Saved data entries:
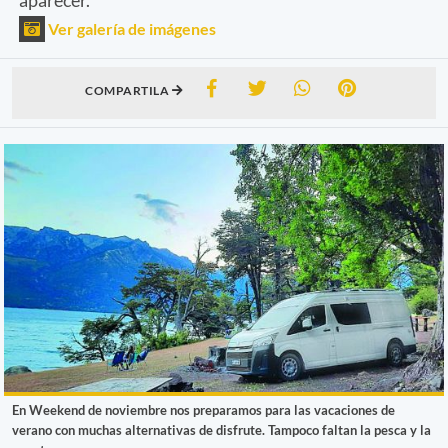
Ver galería de imágenes
COMPARTILA
En Weekend de noviembre nos preparamos para las vacaciones de
verano con muchas alternativas de disfrute. Tampoco faltan la pesca y la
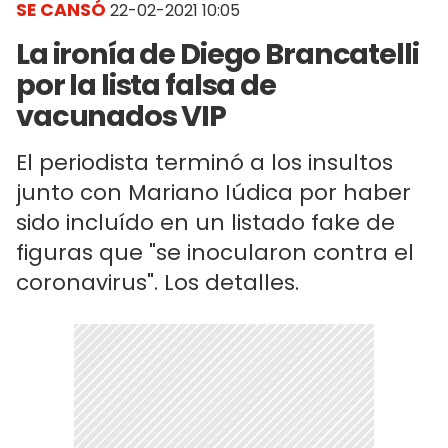
SE CANSÓ
22-02-2021 10:05
La ironía de Diego Brancatelli
por la lista falsa de
vacunados VIP
El periodista terminó a los insultos
junto con Mariano Iúdica por haber
sido incluído en un listado fake de
figuras que "se inocularon contra el
coronavirus". Los detalles.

**Required work:**
Repeat the records above exactly, omitting every picture.

**Result of the task:**
Ver galería de imágenes
COMPARTILA
En Weekend de noviembre nos preparamos para las vacaciones de
verano con muchas alternativas de disfrute. Tampoco faltan la pesca y la
SE CANSÓ
22-02-2021 10:05
La ironía de Diego Brancatelli
por la lista falsa de
vacunados VIP
El periodista terminó a los insultos
junto con Mariano Iúdica por haber
sido incluído en un listado fake de
figuras que "se inocularon contra el
coronavirus". Los detalles.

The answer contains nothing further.